AUTHOR=Wang Changlin , Zheng Puyang , Zhang Fengrui , Qian Yufeng , Zhang Yiyao , Zou Yulin TITLE=Exploring Quality Evaluation of Innovation and Entrepreneurship Education in Higher Institutions Using Deep Learning Approach and Fuzzy Fault Tree Analysis JOURNAL=Frontiers in Psychology VOLUME=12 YEAR=2022 URL=https://www.frontiersin.org/journals/psychology/articles/10.3389/fpsyg.2021.767310 DOI=10.3389/fpsyg.2021.767310 ISSN=1664-1078 ABSTRACT=

The quality of Innovation and Entrepreneurship Education (IEE) in higher institutions is closely related to the degree to which the undergraduates (UGs) absorb relevant innovation and entrepreneurship knowledge and their entrepreneurial motivation. Thus, an effective Evaluation of Educational Quality (EEQ) is essential. In particular, fault tree analysis (FTA), a common EEQ approach, has some disadvantages, such as fault data reliance and insufficient uncertainties handleability. Thereupon, this article first puts forward a theoretical model based on the deep learning (DL) method to analyze the factors of IEE quality; consequently, based on the traditional FTA, fuzzy fault tree analysis (FFTA) is proposed to evaluate the reliability of IEE classroom teaching for college teachers and students. Finally, based on the top event of entrepreneurial teaching failure, the hyper-ellipsoid model is implemented to restrict the interval probability of basic events and describe the deviation of uncertain events.
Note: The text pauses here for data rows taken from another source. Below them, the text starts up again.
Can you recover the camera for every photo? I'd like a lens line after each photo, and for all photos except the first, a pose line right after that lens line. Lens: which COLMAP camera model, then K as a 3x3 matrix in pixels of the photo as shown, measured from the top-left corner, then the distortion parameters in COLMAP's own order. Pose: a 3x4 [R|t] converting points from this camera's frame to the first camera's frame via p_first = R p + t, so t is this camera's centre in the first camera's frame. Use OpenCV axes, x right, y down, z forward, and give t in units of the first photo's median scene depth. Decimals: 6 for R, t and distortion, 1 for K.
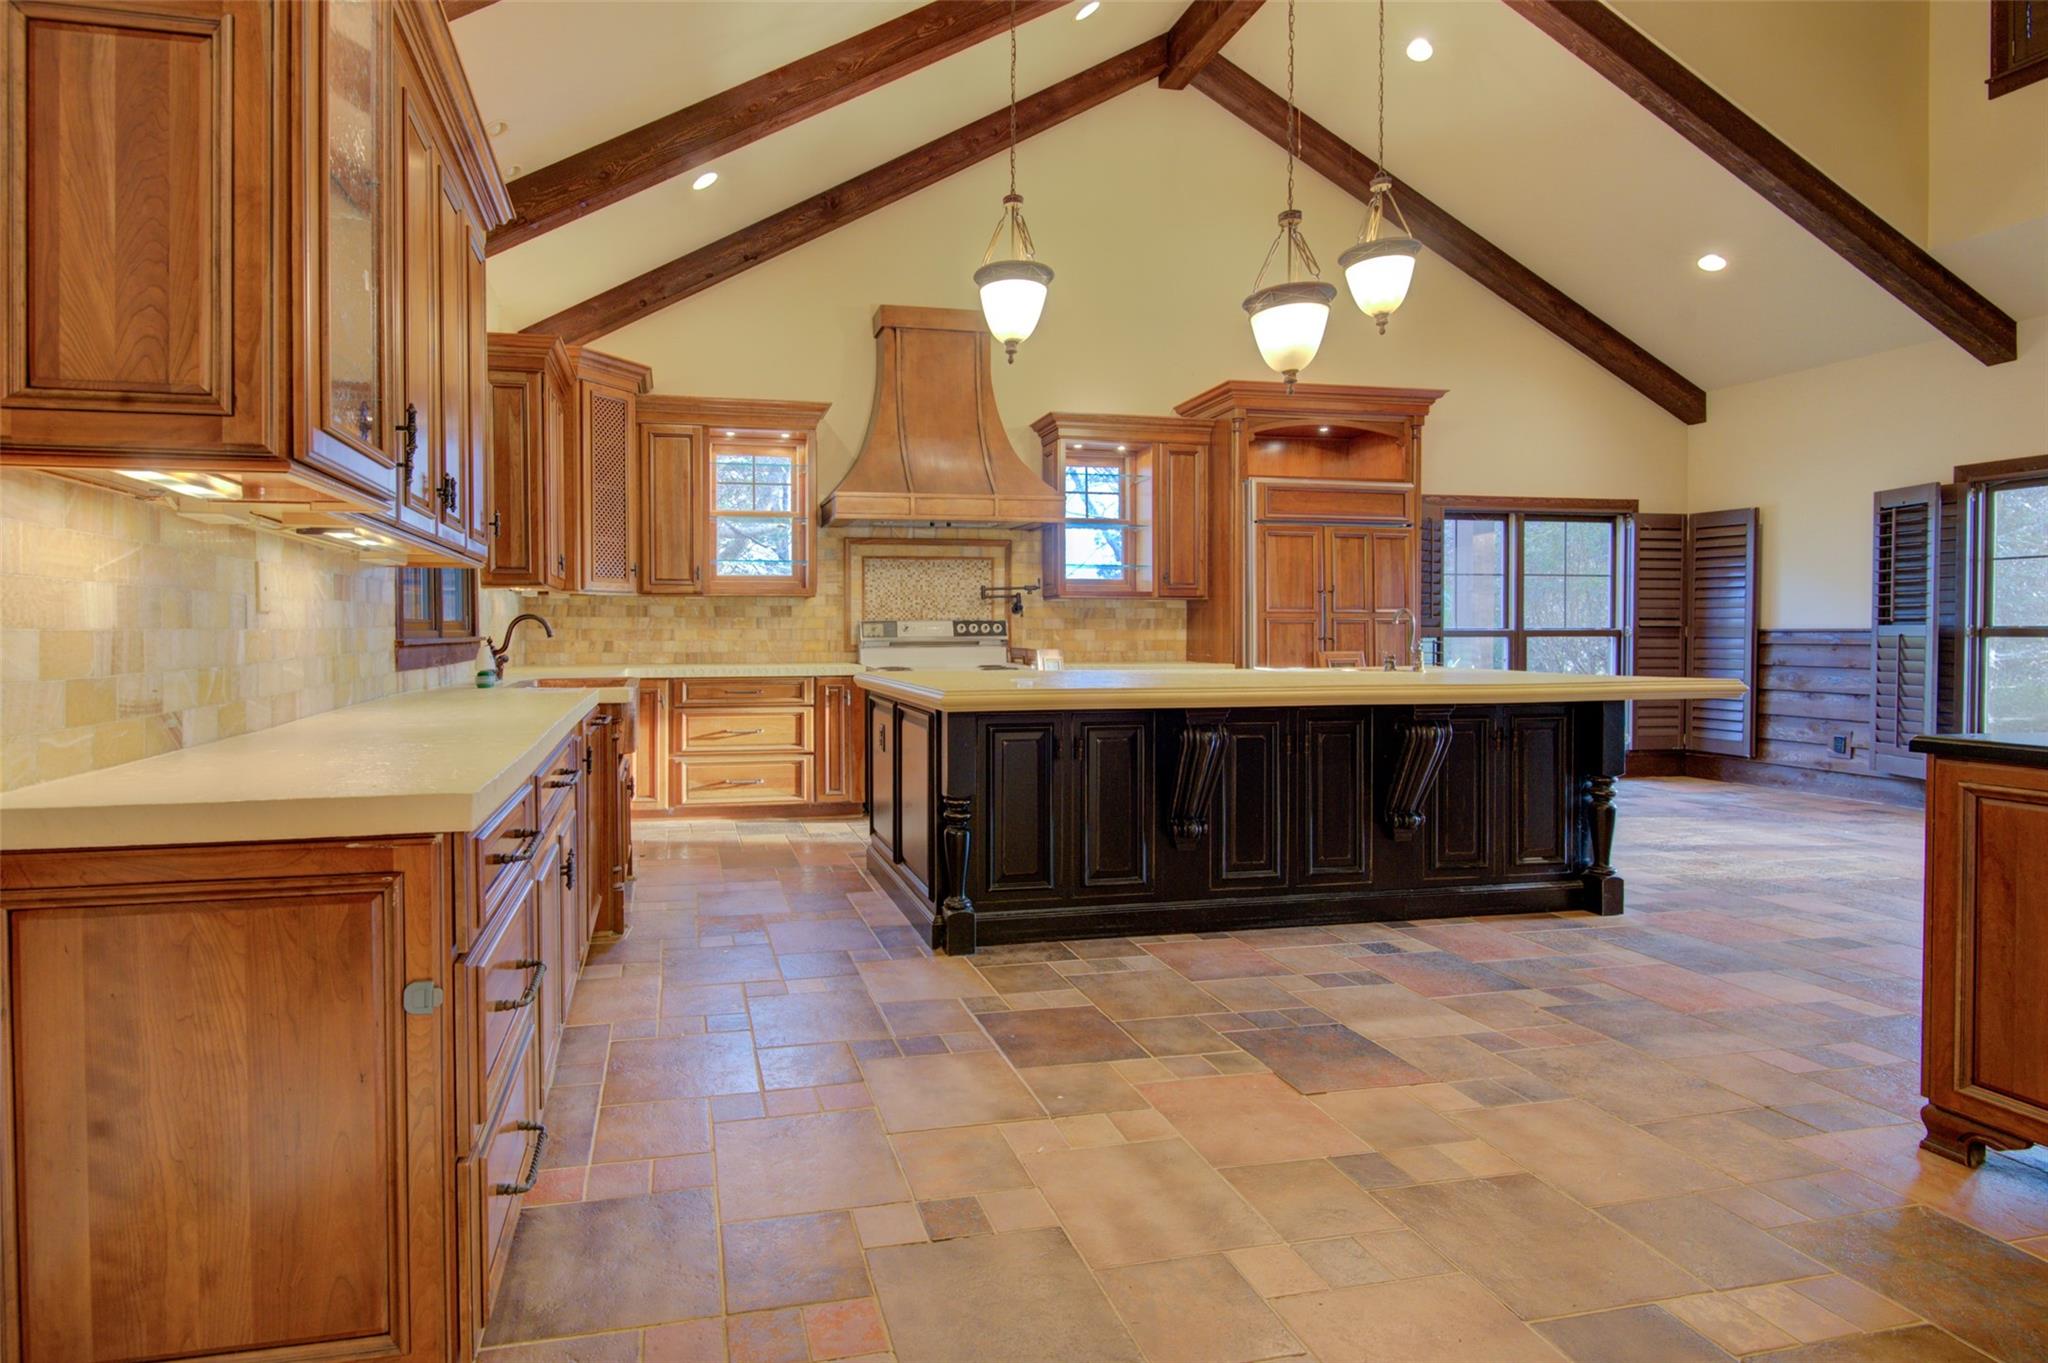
lens RADIAL K [[995.2, 0, 866.4], [0, 995.2, 644.1], [0, 0, 1]] dist [0.003383, -0.004080]
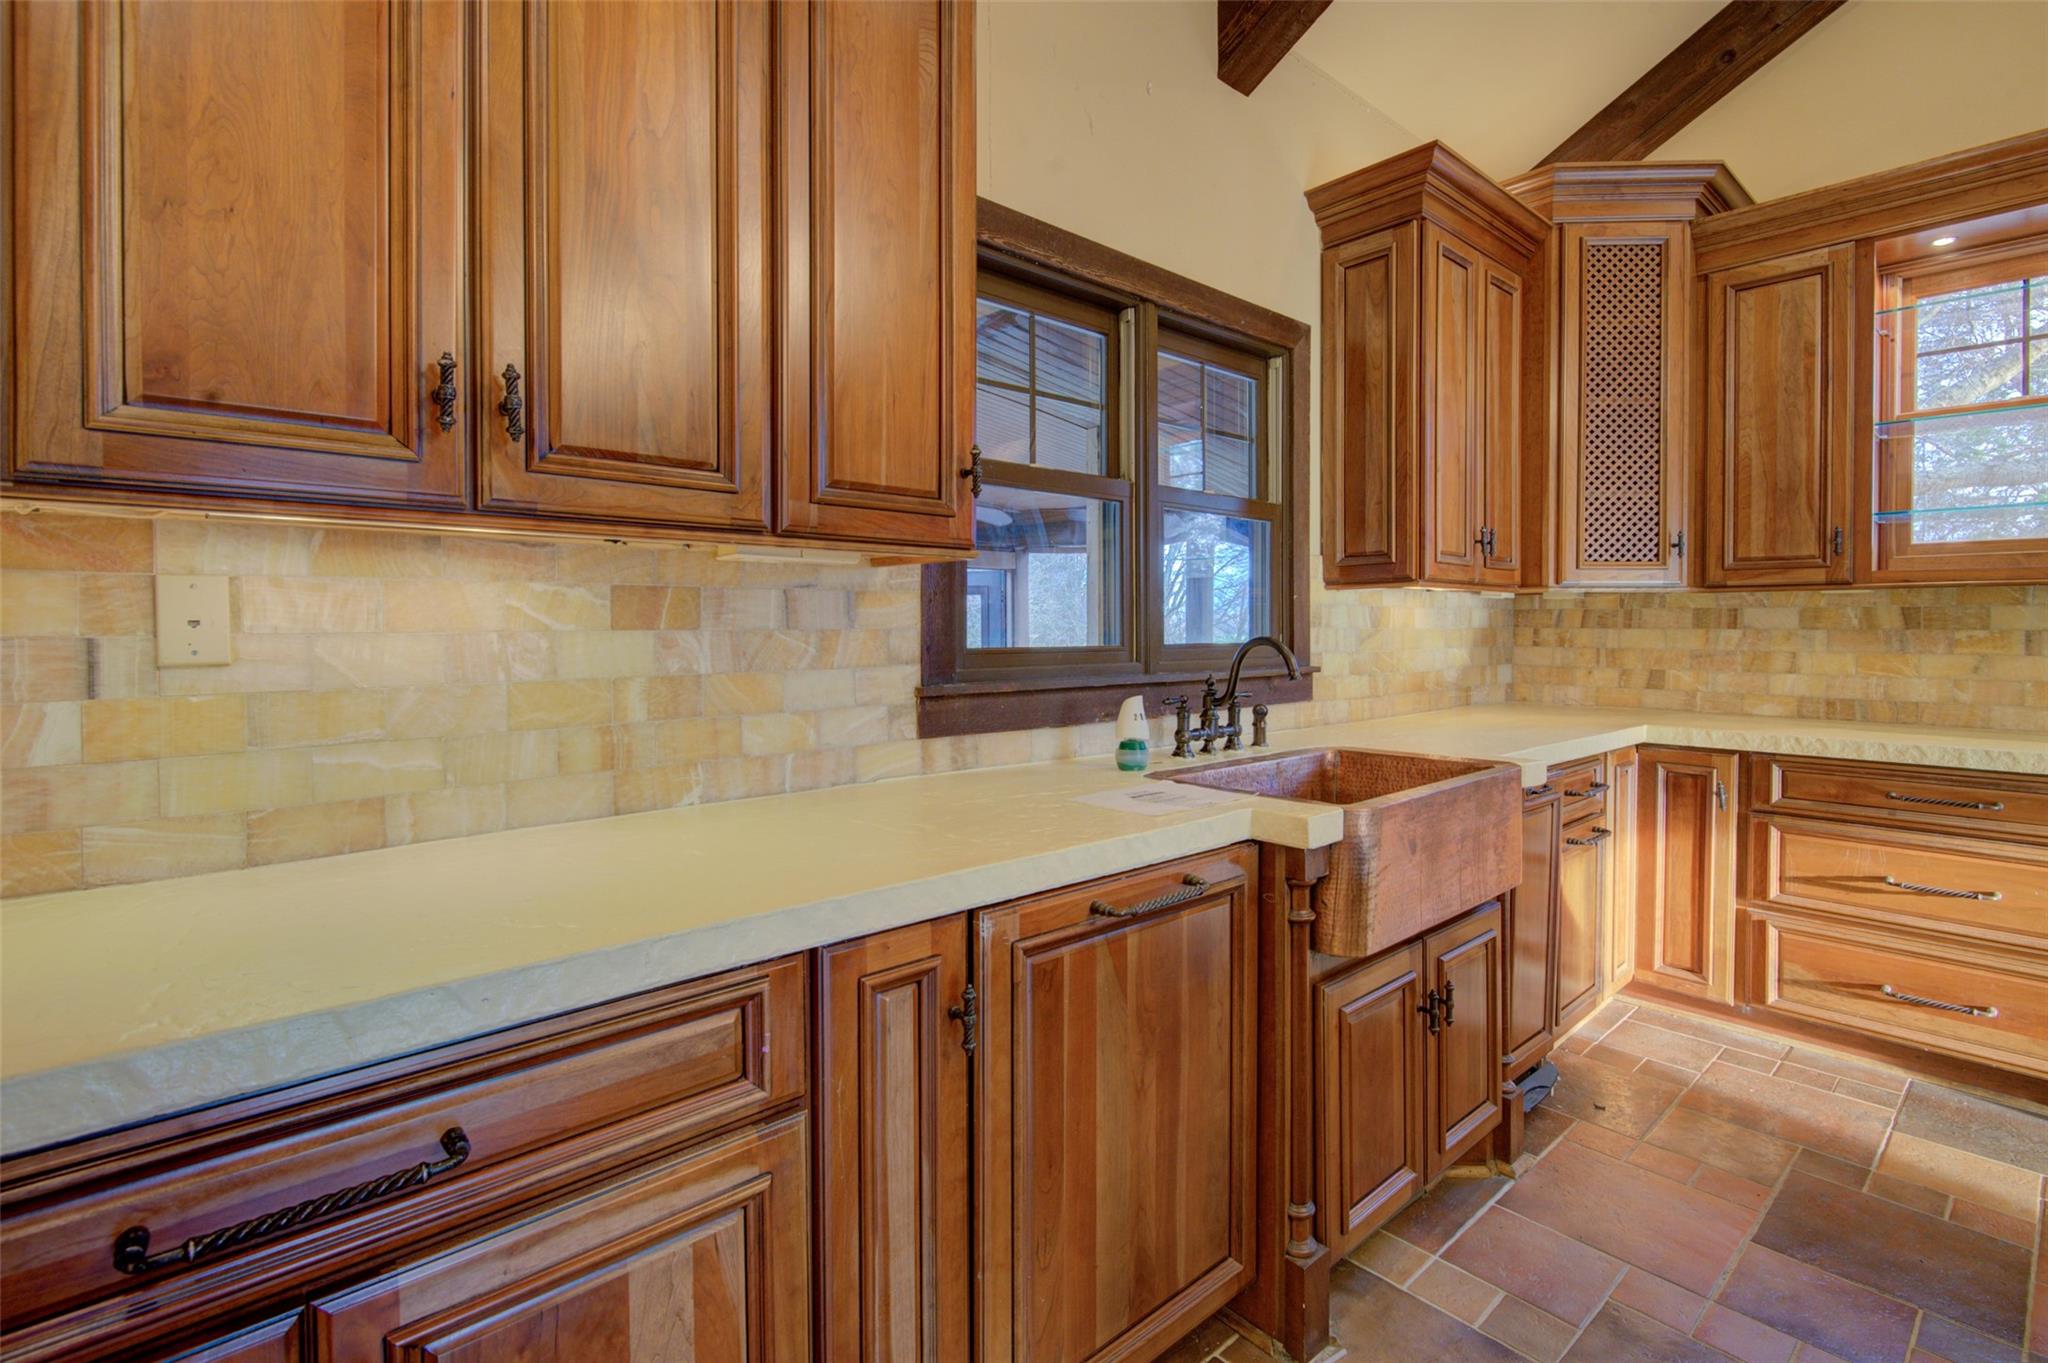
lens RADIAL K [[956.9, 0, 1042.2], [0, 956.9, 637.8], [0, 0, 1]] dist [0.005456, -0.004514]
pose [[0.516316, 0.012038, -0.856314, 0.033616], [-0.013939, 0.999887, 0.005652, -0.019430], [0.856285, 0.009018, 0.516425, 0.385862]]
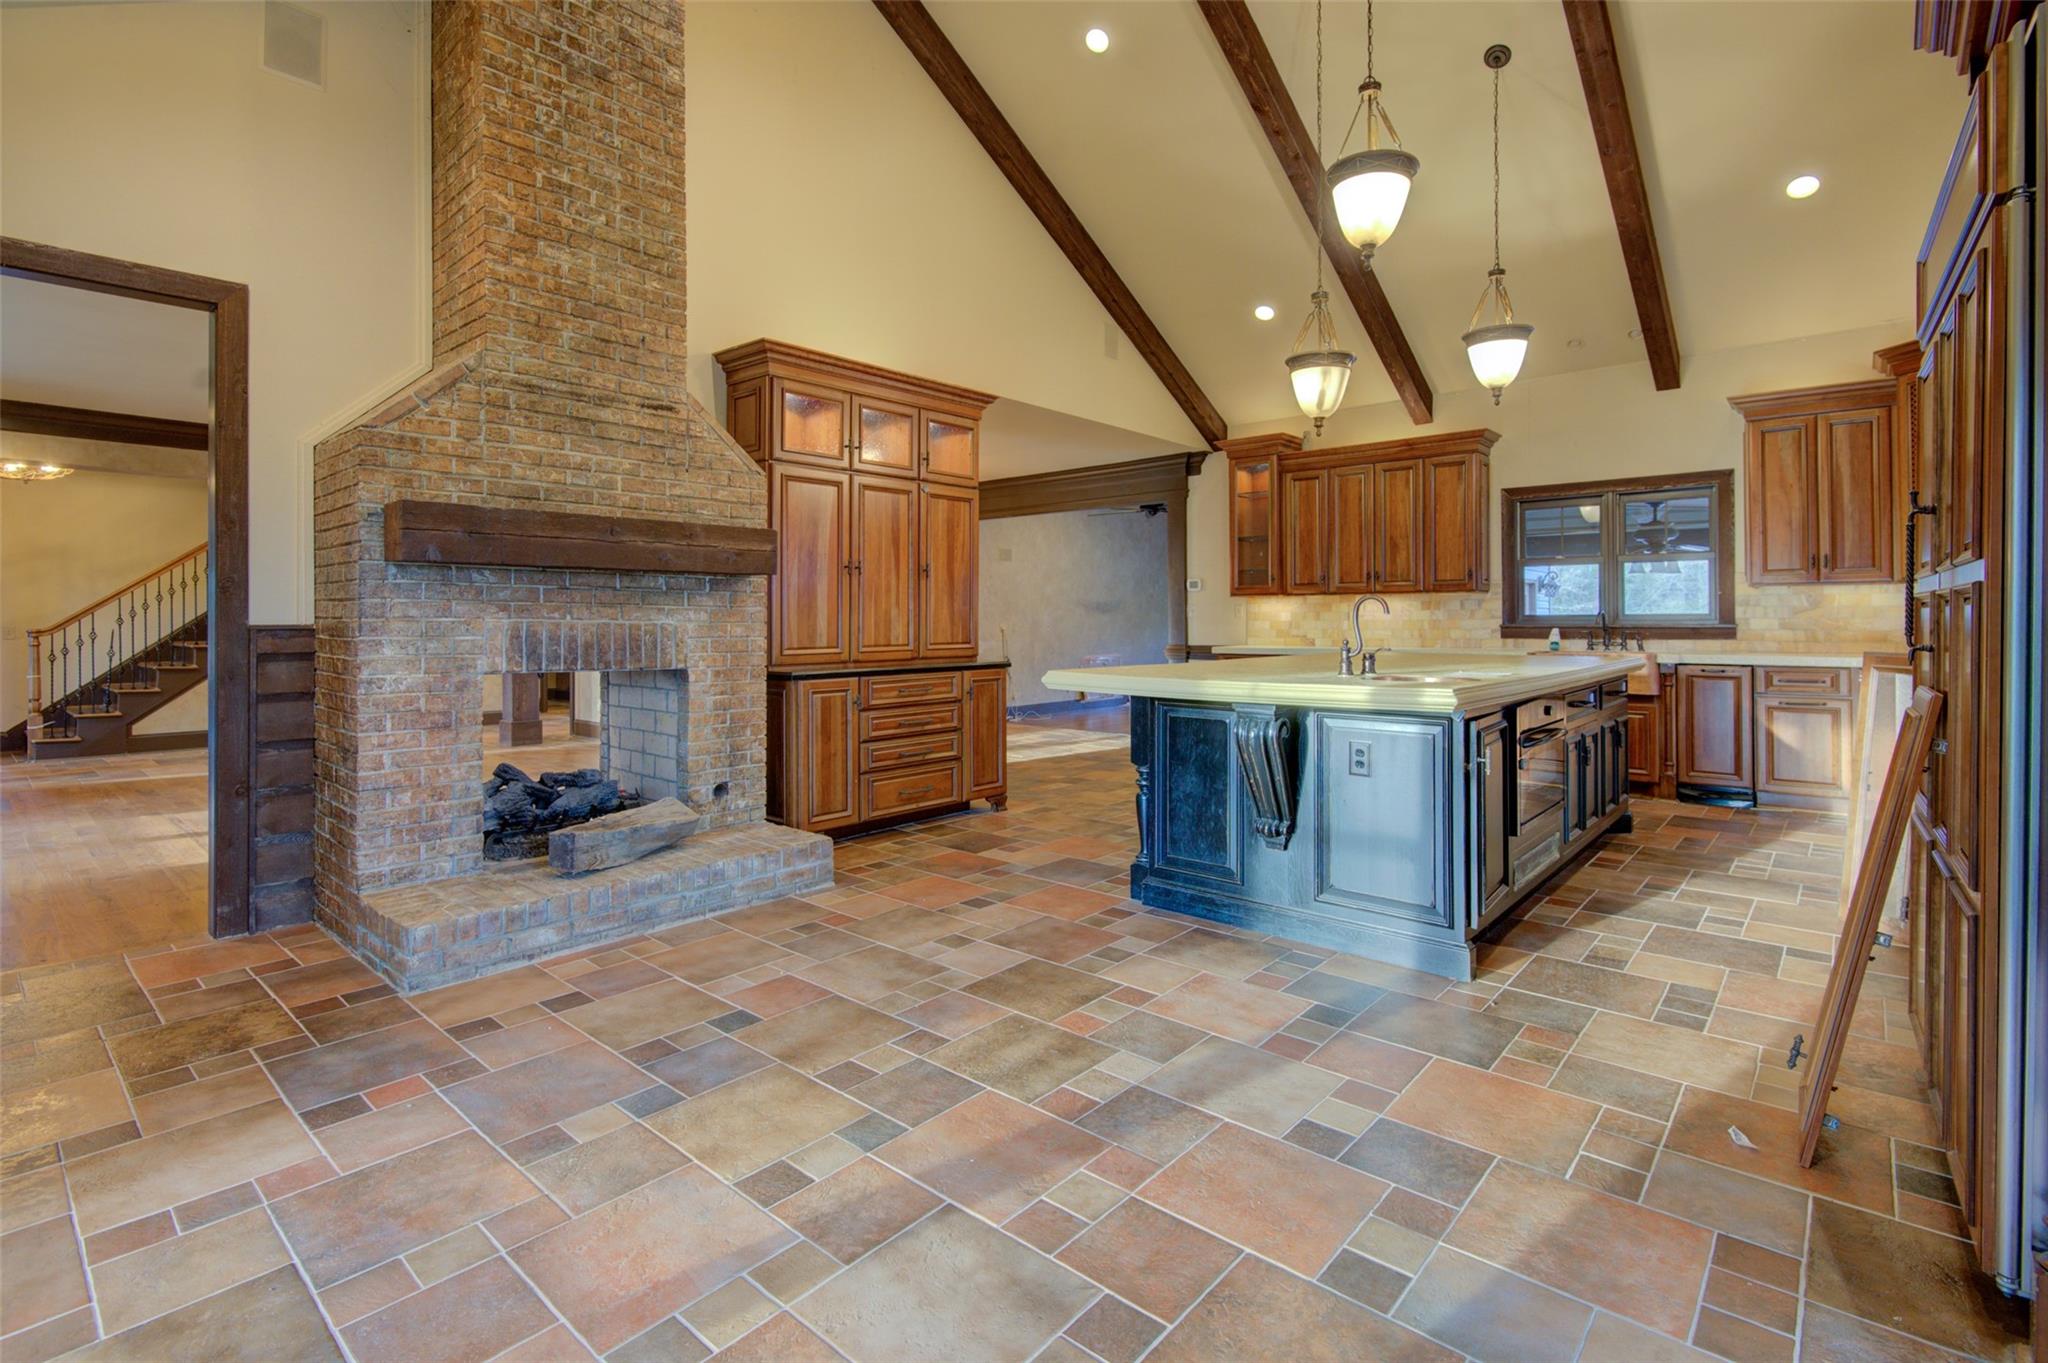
lens RADIAL K [[956.9, 0, 1016.5], [0, 956.9, 574.6], [0, 0, 1]] dist [0.005456, -0.004514]
pose [[-0.790253, -0.025309, -0.612258, 0.887076], [-0.004447, 0.999357, -0.035571, -0.018291], [0.612765, -0.025387, -0.789858, 1.039456]]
Furthermore, the model accuracy is verified by a questionnaire survey (QS), based upon which the factors of IEE quality are analyzed. The results show that the designed QS has good reliability, validity, and fitness; the path coefficients of cooperative ability to critical thinking and innovative thinking are 0.9 and 0.66, respectively, indicating that the students’ cooperative ability plays a vital role in the classroom teaching. By calculation, the probability of “teaching failure” in entrepreneurial classroom teaching is 0.395, 3, 0.462, and 5. To sum up, the proposed method can effectively and quantitatively evaluate the quality of IEE in higher institutions, thus providing a certain basis for formulating relevant improvement strategies. The purpose is to provide important technical support for improving the IEE quality.